Comment by meindnoch 2 days ago

16 replies

EoL devices are a huge liability. We need laws that require vendors to equip smart devices with remote hardkill switches, so they can be permanently disabled by the vendor when they reach EoL. A disabled smart device is better than one that can be weaponized by threat actors.

UniverseHacker 2 days ago

That is insane. I mostly buy and use “EOL” devices because they’re cheaper and have no issues. Recently bought my son an old Intel Mac Mini and he loves it.

You can easily still secure an EOL device- with the old Mac I just use it with the firewall on, no ports open, and a modern secure browser. There is really no attack surface from the OS which is EOL, and this old device has aged past being worth developing attacks for.

  • getcrunk 2 days ago

    Tell that to the recent windows bug where even if you block ipv6 in your device firewall or was it even turn off the stack your device is vulnerable to specially crafted ipv6 packet

Cheetah26 2 days ago

Much better legislation would be requiring that the firmware/software source be released at EOL, so that users can maintain the hardware they purchased for as long as they like.

  • meindnoch 2 days ago

    Probably we need both.
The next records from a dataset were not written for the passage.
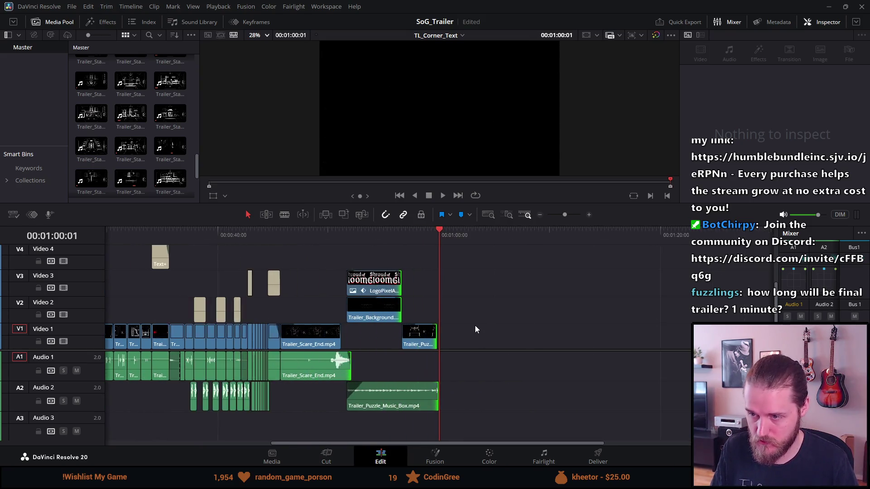
scroll(475, 325, "up", 8)
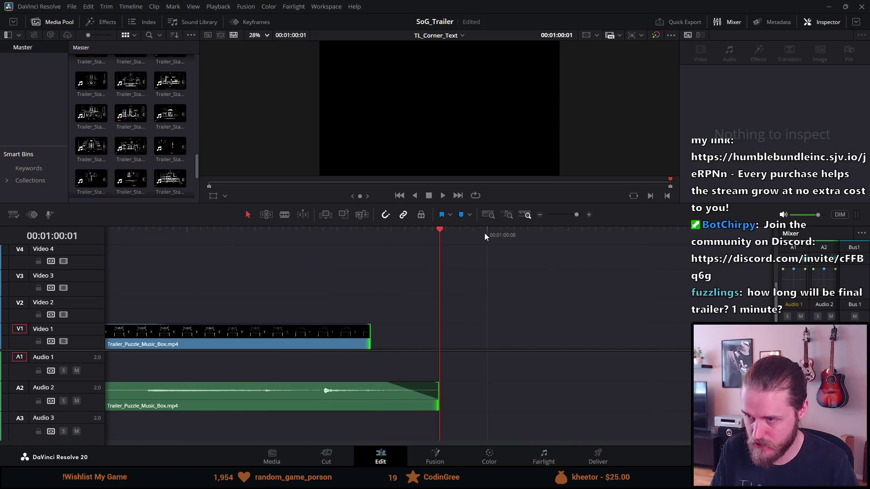
mouse_move(386, 230)
left_mouse_down()
mouse_move(370, 231)
mouse_move(427, 238)
left_mouse_up()
scroll(466, 373, "down", 5)
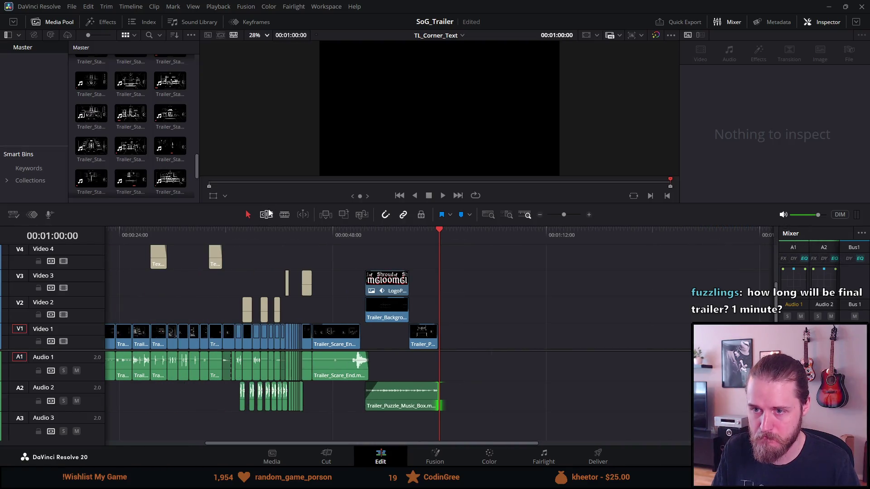
left_click(151, 231)
Play the trailer full screen from the start, then exit and stop playback at 07:28.
key("Home")
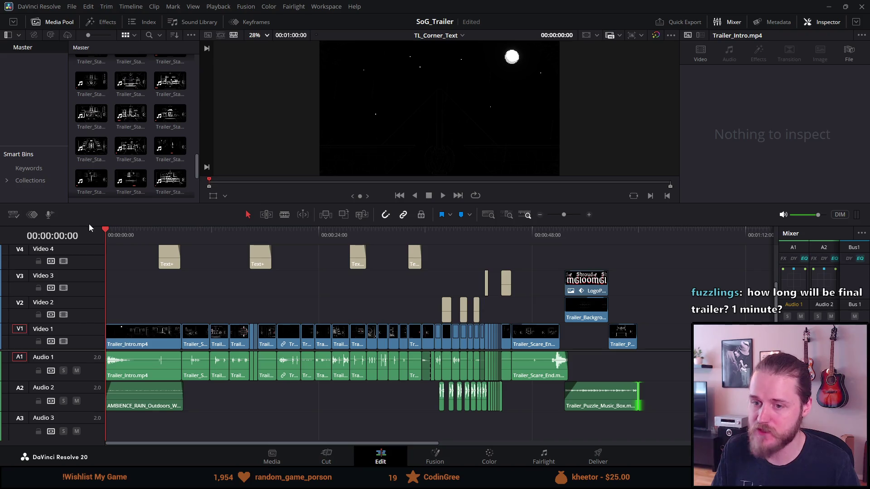
left_click_drag(252, 204, 252, 239)
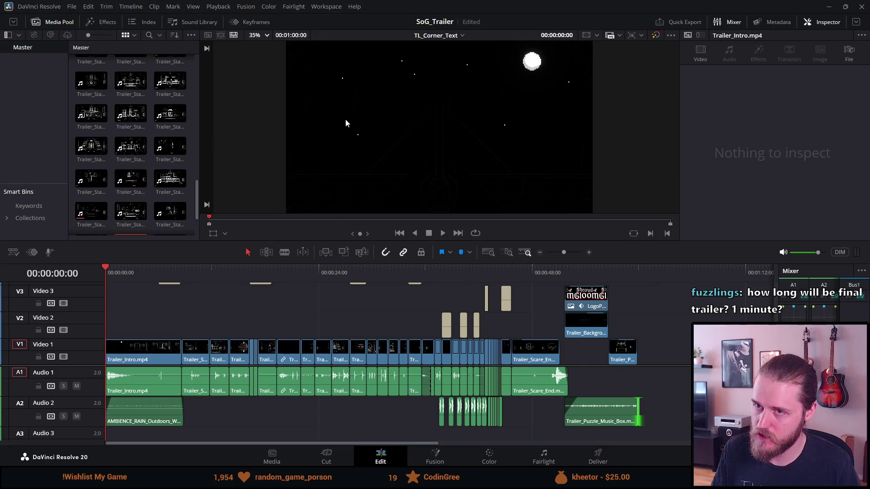
key("p")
Hardkill all devices, and let determined users resurrect their own devices with the open source firmware if needed. The point is that millions of vulnerable devices won't stay online by default.

  • mnau 2 days ago

    How big percentage of customers even logged to their home router. It will be way below 10% (I would wager in lower single digit percents).

    So

    * manufactures open source it

    * "someone" is going to maintain it, for free

    * all these people are going to find non-malware infested fork

    * upload custom ROM to their devices.

    I just don't see it.

    Automatic updates/killswitch are the only way forward.

  • liotier 2 days ago

    Want to sell a device ? Deposit the software in escrow, released one year after the firm stops supporting the device !

nashashmi 2 days ago

The terms of service of the device did not require replacement nor issue end of life date. What basis would the law have to enforce replacement?

aeternum 2 days ago

Auto-applying security updates is actually a major threat vector. It's often easier to compromise a cloud deployment system/key rather than thousands of edge-deployed devices.
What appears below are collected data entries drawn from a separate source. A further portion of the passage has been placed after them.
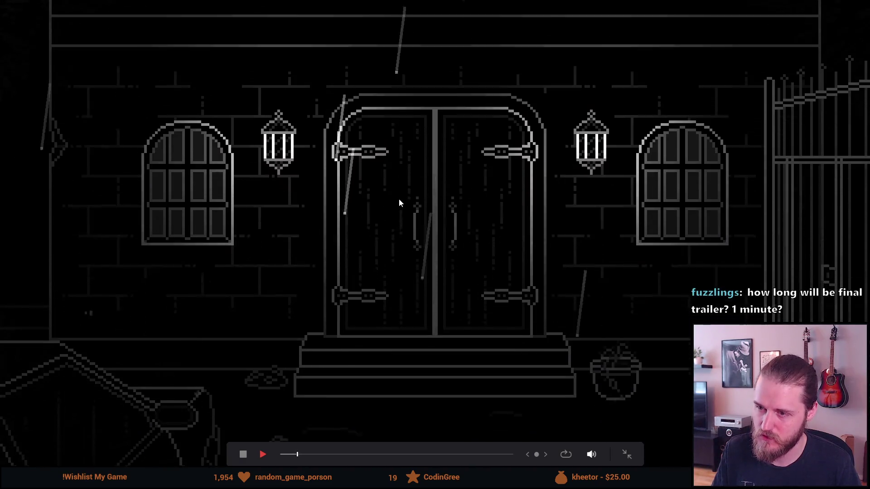
key("space")
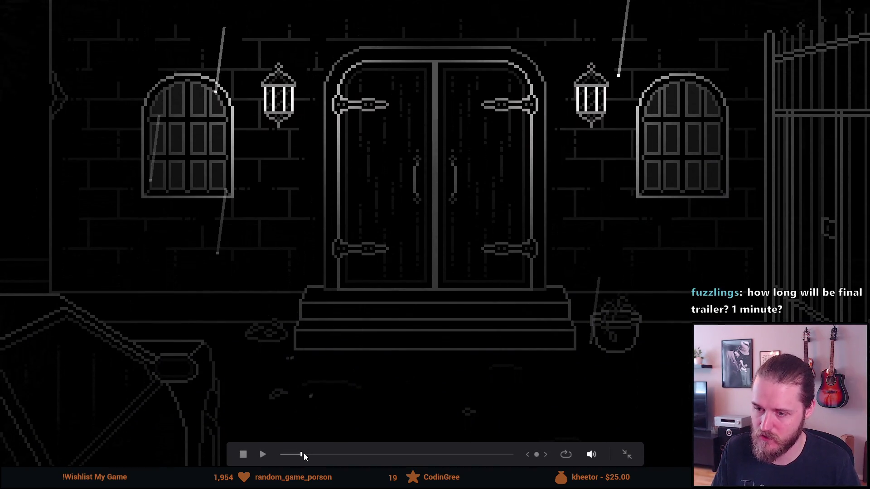
key("Escape")
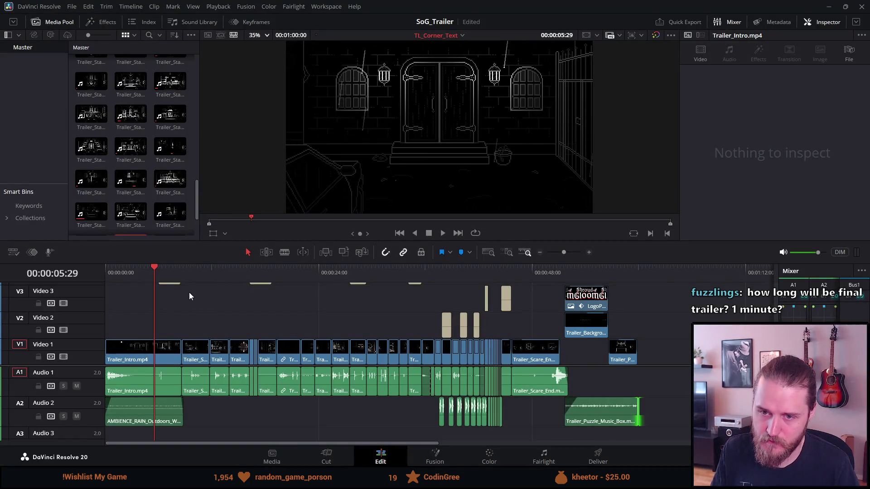
key("space")
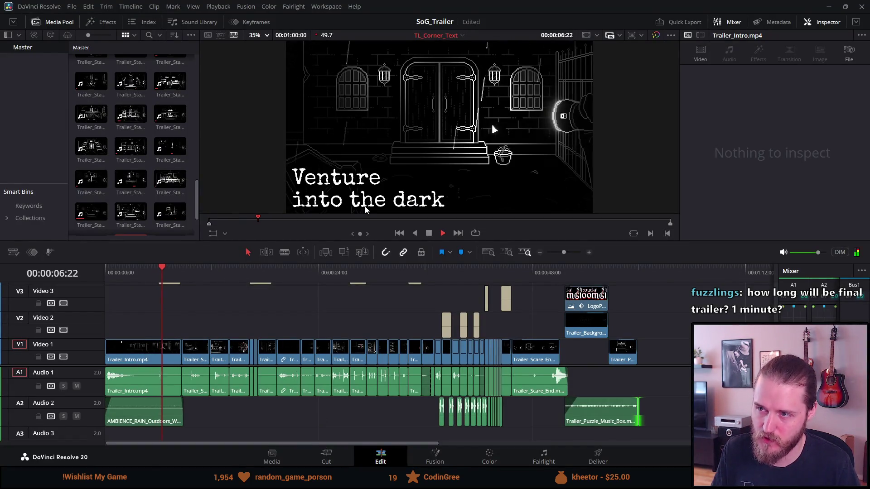
left_click(428, 234)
An EOL device that has withstood the test of time, and has had many security patches but is no longer connected if often one of the most secure devices.

olabyne a day ago

The planet is dying and the way you think is part of it. IT security is important, but none of that is more important the planet's ressources

notfed 2 days ago

Yikes -1 to that. Sounds like a vendors dream anyway, I don't know if that needs to be incentivized.

compootr 2 days ago

Right, but do you want these still usable devices to become e-waste?

for those that can secure them properly (e,g air-gapping) why do we need to make old iot stuff non-functional bricks?

something I'd be more ok with is to disable it, but in the device's settings, allow it to be re-enabled

  • meindnoch 2 days ago

    If you truly air-gap the device, then the kill signal wouldn't reach it, so all is well.